Quasi-low-dimensional molecular materials
In the same way that a brick wall is built brick by brick, molecular
materials are assembled molecule by molecule. Molecular conductors and
magnets offer an promising alternative to traditional metals and rare-earth
magnets. The low cost, light weight, potentially high strength and
self-assembling nature of molecular conductors and magnets may lead to
applications ranging from flat-screen lap-top computer displays to electric
car batteries to nanoscale size magnetic recording devices.
Not surprisingly, the structural anisotropy of these materials also leads
to corresponding anisotropies in many other of their physical properties
(such as electrical conductivity). In particular, these electronically and
magnetically quasi-low dimensional materials are unusually susceptible to
dimensionally-driven phase transitions from normal conducting to novel
superconducting, insulating and magnetic states when perturbed by small
changes in pressure, magnetic field, crystal structure and chemical
composition.
Current research on these materials aims to indentify these
dimensionally-driven transitions and to understand their physical origin.

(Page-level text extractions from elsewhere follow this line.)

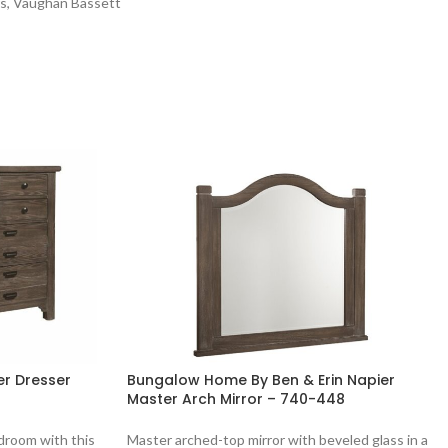
rs
,
Vaughan Bassett
r Dresser
Bungalow Home By Ben & Erin Napier
Master Arch Mirror – 740-448
droom with this
Master arched-top mirror with beveled glass in a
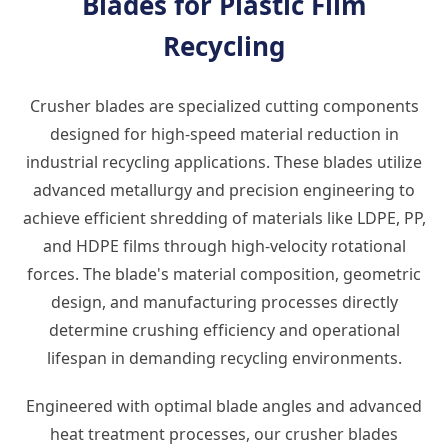
Blades for Plastic Film
Recycling
Crusher blades are specialized cutting components
designed for high-speed material reduction in
industrial recycling applications. These blades utilize
advanced metallurgy and precision engineering to
achieve efficient shredding of materials like LDPE, PP,
and HDPE films through high-velocity rotational
forces. The blade's material composition, geometric
design, and manufacturing processes directly
determine crushing efficiency and operational
lifespan in demanding recycling environments.
Engineered with optimal blade angles and advanced
heat treatment processes, our crusher blades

Research by Smith College students and myself on molecular materials
contributes towards these goals as follows:
1. Synthesis of molecular materials.
Electrically conducting molecular crystals can be economically synthesized
on a small table top by standard electrochemical techniques. We seek to
produce large, high purity, defect free molecular crystals both by
improving the standard electrochemical synthesis and by introducing
alternative small-scale synthesis methods. We have recently begun
video-microscopy-based studies designed to observe and control molecular
crystal growth modes in beta-(BEDT-TTF)_2 Cu (SCN)_2.
2. Anisotropic, quasi-low dimensional physics.
Once synthesized, we seek to characterize the anisotropic nature of these
crystalline molecular conductors by measurements of the anisotropy in
transport properties such as electrical conductivity and fundamental
thermodynamic properties such as the superconducting critical magnetic
field.
3. Collective phenomena and phase transitions.
The focus of our research is on thermodynamic measurements (specific heat,
magnetization and additional non-traditional thermal probes) of phase
transitions and changes in the effective dimensionality of well
characterized samples of electrically conducting and superconducting
molecular crystals. This entails measurements of the pressure, magnetic
field, structural and chemical dependence of the observed phase transitions
from conducting to magnetic and insulating states.
4.Development of sensors and techniques.
Overcoming technical challenges specific to experiments on these materials
requires the use of sensors and instrumentation not commercially available.
We design special purpose instrumentation and fabricate new low mass, rapid
thermal response resistive thin film thermal sensors that allow use to
perform measurements over a wide range of temperature, pressure and
magnetic field. We are currently developing polycrystalline AuGe thin films
for use in calorimetric measurements.